April 28, 2003
As mentioned in an earlier CATIE News story, the work of health maintenance can be very demanding for some people with HIV/AIDS (PHAs). Indeed, PHAs whose lives are chaotic, who are homeless, and/or who have mental health or substance abuse issues are usually not considered easy to treat or the type of people who can adhere to the demands of highly active antiretroviral therapy (HAART). This is because the requirements of day-to-day living can at times be so overwhelming that marshalling the energy and motivation for adherence to HIV medications may be difficult. As a result, these populations may sometimes not always be offered access to HAART.
To try to tackle this problem, a research team in Edmonton, Alberta, recruited at least 40 homeless PHAs who were not taking HAART. According to the researchers' presentation at the CAHR conference, these PHAs had chosen to live in that city's parks rather than in homeless shelters. The reason for this is that life in homeless shelters can, apparently, be very controlled. Residents have little choice as to when to eat, sleep and wake up. There is also little privacy in this highly regimented life.
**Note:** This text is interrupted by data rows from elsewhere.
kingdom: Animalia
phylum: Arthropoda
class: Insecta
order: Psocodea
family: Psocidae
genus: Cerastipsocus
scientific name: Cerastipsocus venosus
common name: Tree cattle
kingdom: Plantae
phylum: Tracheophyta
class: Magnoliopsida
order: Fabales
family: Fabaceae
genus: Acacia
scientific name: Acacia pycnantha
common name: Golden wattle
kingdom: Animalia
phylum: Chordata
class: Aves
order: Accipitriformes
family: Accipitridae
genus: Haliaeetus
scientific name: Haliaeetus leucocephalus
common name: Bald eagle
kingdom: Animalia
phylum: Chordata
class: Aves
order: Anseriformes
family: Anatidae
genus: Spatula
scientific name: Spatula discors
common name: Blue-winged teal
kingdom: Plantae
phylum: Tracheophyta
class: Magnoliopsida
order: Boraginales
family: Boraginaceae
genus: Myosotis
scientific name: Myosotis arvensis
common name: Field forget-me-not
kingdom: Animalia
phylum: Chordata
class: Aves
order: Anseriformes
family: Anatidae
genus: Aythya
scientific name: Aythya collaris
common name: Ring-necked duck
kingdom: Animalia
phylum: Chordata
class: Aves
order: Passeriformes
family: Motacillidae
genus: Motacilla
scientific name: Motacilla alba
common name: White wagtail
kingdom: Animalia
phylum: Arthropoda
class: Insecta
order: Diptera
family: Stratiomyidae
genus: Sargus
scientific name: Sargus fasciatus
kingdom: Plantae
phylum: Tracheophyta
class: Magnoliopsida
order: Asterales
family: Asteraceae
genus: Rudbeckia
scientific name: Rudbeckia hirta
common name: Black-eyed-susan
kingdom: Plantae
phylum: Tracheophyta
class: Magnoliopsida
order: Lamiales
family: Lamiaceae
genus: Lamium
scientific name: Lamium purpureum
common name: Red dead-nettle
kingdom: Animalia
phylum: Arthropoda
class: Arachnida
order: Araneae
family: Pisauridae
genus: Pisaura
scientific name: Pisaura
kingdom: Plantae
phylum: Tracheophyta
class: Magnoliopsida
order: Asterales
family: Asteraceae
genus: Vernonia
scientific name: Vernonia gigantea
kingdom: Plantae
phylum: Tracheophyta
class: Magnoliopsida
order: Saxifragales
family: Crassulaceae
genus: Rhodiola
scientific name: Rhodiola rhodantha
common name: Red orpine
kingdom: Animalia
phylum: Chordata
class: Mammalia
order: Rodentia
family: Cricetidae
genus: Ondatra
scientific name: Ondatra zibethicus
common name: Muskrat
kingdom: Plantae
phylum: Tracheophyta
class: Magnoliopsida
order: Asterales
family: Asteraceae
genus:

Initially, the project was located in a nursing clinic. However, this location, with its structured environment, produced poor results. So the research team acquired a house where PHAs had choices and decisions to make about the timing and composition of meals, the furniture, and household meetings to help organize life. Policies embedded in the operation of the home included fostering a sense of respect, belonging, safety and a sense of worth. Alcohol and drug use was not encouraged in the home. Psychosocial and other support was provided and supervision of medication-taking was done.
If other cities adopted this model of care, then perhaps other previously "untreatable" PHAs could be helped.